---- Material provided

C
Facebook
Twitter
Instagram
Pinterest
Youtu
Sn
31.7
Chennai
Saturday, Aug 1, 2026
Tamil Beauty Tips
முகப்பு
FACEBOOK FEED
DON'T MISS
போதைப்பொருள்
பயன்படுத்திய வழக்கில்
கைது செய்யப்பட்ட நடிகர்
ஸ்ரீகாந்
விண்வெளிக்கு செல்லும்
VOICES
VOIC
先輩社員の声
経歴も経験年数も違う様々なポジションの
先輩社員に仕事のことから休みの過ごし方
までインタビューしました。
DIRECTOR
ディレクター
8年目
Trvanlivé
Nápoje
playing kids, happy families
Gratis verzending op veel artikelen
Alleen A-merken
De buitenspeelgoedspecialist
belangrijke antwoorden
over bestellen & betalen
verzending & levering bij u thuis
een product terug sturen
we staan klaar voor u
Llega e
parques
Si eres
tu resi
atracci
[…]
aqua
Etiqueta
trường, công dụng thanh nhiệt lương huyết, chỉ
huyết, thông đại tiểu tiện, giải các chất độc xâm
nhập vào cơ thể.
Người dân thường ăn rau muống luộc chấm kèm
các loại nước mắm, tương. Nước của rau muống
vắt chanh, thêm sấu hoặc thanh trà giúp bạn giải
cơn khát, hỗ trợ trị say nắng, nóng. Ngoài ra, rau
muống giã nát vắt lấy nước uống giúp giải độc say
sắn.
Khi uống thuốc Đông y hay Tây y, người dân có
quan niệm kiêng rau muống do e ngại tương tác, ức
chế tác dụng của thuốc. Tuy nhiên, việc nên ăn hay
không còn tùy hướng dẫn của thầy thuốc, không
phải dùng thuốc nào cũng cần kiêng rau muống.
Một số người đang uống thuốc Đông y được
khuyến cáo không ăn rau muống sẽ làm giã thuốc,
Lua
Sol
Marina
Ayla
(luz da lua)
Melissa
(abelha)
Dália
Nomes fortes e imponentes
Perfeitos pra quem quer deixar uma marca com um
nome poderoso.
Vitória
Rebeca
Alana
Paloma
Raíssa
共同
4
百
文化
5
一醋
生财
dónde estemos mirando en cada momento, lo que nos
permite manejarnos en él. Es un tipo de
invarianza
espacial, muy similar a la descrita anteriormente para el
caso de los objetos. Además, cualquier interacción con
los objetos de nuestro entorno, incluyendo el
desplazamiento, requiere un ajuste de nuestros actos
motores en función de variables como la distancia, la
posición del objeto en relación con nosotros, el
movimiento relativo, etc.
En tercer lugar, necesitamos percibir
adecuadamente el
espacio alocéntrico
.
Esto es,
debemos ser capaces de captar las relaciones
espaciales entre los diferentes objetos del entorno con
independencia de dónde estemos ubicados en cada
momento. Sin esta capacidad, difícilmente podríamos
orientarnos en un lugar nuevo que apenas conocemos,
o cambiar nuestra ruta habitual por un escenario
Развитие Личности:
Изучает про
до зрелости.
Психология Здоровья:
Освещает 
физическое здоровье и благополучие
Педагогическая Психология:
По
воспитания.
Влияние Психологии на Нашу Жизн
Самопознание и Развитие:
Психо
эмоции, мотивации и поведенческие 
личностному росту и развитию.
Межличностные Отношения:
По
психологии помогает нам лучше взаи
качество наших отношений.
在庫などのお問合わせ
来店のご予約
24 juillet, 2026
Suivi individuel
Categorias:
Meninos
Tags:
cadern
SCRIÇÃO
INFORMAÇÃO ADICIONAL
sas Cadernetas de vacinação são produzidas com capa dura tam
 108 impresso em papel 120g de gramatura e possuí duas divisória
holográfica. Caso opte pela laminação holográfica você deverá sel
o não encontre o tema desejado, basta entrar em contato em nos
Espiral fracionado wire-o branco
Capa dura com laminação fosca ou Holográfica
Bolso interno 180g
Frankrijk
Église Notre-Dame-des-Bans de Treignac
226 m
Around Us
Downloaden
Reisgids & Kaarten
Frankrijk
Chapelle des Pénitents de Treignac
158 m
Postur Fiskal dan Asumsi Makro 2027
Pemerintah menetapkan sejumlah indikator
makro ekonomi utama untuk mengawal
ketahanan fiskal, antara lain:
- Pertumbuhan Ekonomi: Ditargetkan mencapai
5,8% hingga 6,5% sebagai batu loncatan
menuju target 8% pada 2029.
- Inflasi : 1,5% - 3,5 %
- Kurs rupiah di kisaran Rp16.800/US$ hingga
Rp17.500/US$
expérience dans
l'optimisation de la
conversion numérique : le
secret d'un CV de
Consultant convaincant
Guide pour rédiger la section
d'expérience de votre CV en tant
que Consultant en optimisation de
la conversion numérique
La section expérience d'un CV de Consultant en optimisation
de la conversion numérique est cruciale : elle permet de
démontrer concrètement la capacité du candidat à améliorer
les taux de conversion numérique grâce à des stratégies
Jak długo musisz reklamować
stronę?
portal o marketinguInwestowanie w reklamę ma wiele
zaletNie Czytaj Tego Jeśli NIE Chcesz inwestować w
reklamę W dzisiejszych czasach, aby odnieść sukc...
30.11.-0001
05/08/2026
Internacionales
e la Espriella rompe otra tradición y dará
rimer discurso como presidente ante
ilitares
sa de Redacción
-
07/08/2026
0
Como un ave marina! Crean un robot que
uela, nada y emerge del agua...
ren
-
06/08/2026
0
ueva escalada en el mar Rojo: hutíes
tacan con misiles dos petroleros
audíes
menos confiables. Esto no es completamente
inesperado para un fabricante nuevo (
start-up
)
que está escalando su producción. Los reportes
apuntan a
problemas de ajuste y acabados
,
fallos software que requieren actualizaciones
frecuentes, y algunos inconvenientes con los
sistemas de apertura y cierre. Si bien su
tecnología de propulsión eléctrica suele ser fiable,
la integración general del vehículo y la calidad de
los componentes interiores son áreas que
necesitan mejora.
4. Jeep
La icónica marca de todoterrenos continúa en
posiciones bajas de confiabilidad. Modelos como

--------

### Problem
Pull out all lines from the entries above that include the word "section".

### Answer below
Guide pour rédiger la section
La section expérience d'un CV de Consultant en optimisation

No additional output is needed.